In my twenty-six years practicing family law, I’ve yet to have a marital dissolution case end in murder–although a few, sadly, have ended in suicide. However, while there are common themes to what ends marriages–adultery; physical violence; reckless spending; untreated mental illness or substance abuse; outright contempt (in the emotional, not legal, sense)–I conclude that stubbornness distinguishes the spouses that remain together through the inevitable bad times from those who hire divorce lawyers. Such stubbornness isn’t necessarily a good thing: many folks continue in joyless marriages because they lack the courage to fix things or separate. But stubbornness is a necessary component of a lasting marriage.

Humans chose to marry because they find another individual with whom they envision building a life together. While marriage is not unique in the ability to bring moments of joy, for me, like many people, marriage can provide a sense of wholeness that was lacking prior to marriage. But humans change, and such change more often drives spouses apart than brings them together. Folks are likely never more compatible than around the time of their engagement, and any change is likely to make them less, rather than more, compatible. It takes effort and thought to incorporate this inevitable change into the structure of marriage, so that it becomes a strength. Without this effort, folks drift apart, either into divorce or a joyless marriage. The modern, self-actualizing, vision of marriage is extremely hard, but tremendously enriching if successful. And it definitely requires stubbornness.

I’ve spent the better part of my 50’s having resumed counseling in order to examine my life goals. Part of that process has been examining my relationship with my spouse, children, and parents. The conclusion I’ve reached–and wish I had reached years ago–is that we should enter marriage and have children not to be loved but to learn better how to love others. Too many folks enter marriage or become parents because they are looking for someone to love them–understandable but tragic. If one of the goals of modern marriage is self-actualization, the radical acceptance that marriage and parenting require is a pathway to such actualization. It is easy to love conditionally–although that really isn’t love at all. Loving unconditionally is hard. The mindfulness required to love one’s spouse (and children) unconditionally is the pathway to loving oneself unconditionally.

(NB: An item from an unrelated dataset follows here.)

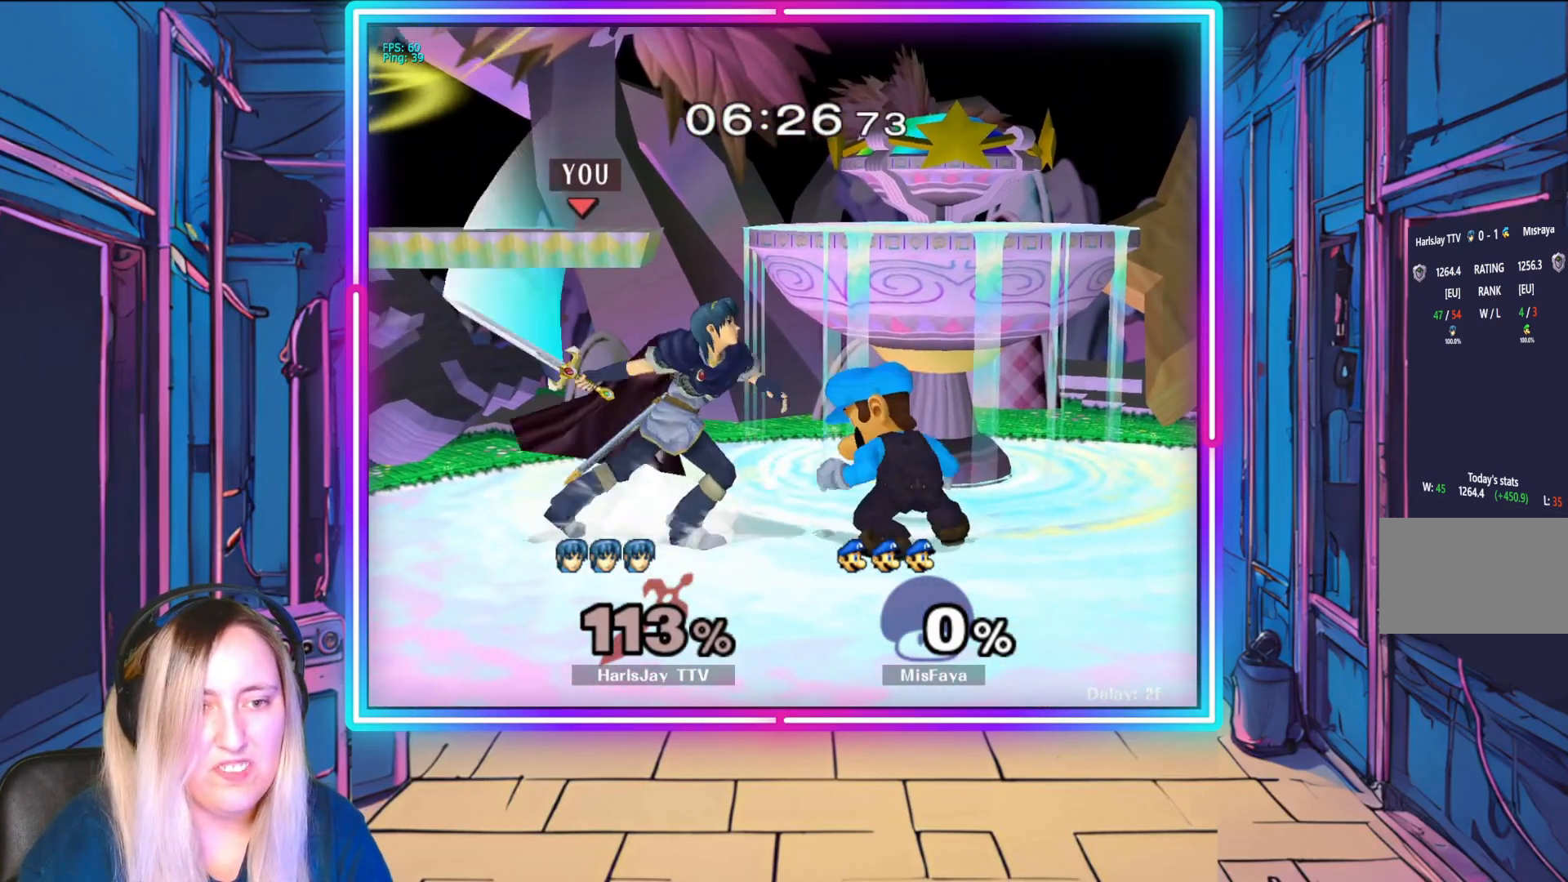
{"buttons": ["A"], "left_stick": "up", "events": [[67, "A", "up"], [117, "A", "down"], [217, "A", "up"], [283, "A", "down"], [367, "A", "up"], [433, "A", "down"]]}
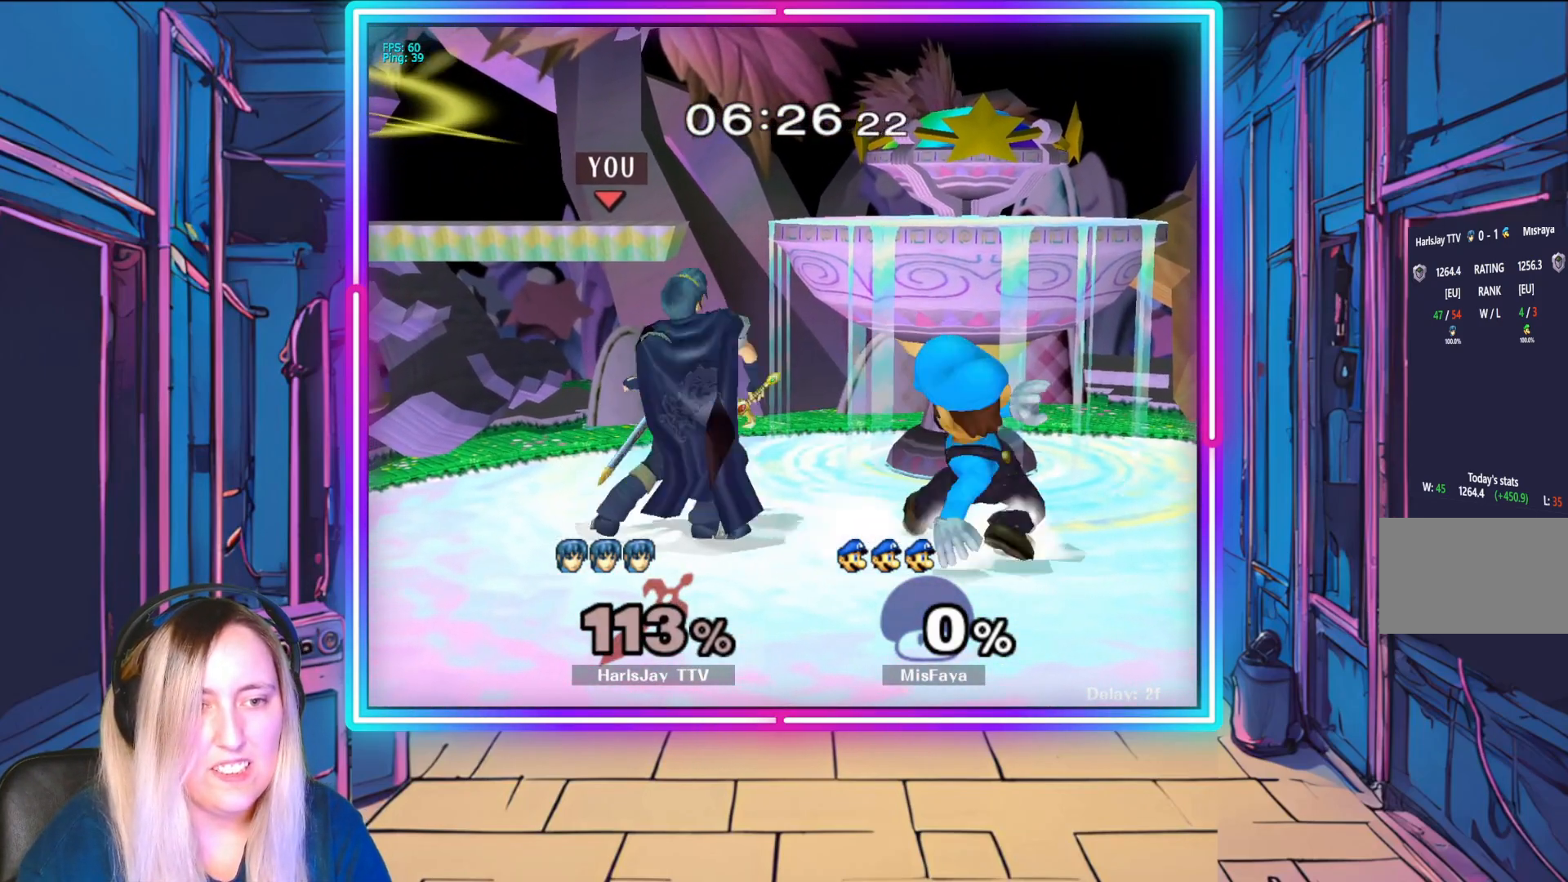
{"buttons": [], "left_stick": "up", "events": [[33, "A", "up"], [83, "A", "down"], [183, "A", "up"], [233, "A", "down"], [333, "A", "up"], [333, "left_stick", "up-right"], [417, "A", "down"], [433, "left_stick", "up"], [500, "A", "up"]]}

The theme of paradise lost recurs throughout the history of art. For most of us, our first experience of love is unconditional. Parents facing a colicky baby don’t attribute ill will to that baby–they simply try to comfort it. Yet, as we age, the folks who care about us also impose expectations upon us. A toddler throwing a temper tantrum is expected to change his behavior. Whereas ill will was not attributed to the baby, we assume ill will of this toddler without recognizing that he no more desires to be miserable than the colicky baby does. The paradise we’ve lost is the experience of that unconditional love. At its best, marriage can be the pathway to paradise regained. When our spouse loves us unconditionally–which does not relieve us of the consequences of our behavior–we can relearn how to love ourselves unconditionally. For me, this has been the greatest gift of thirty years of marriage. Mutual stubbornness has its rewards. Thank you Karen for the past thirty years.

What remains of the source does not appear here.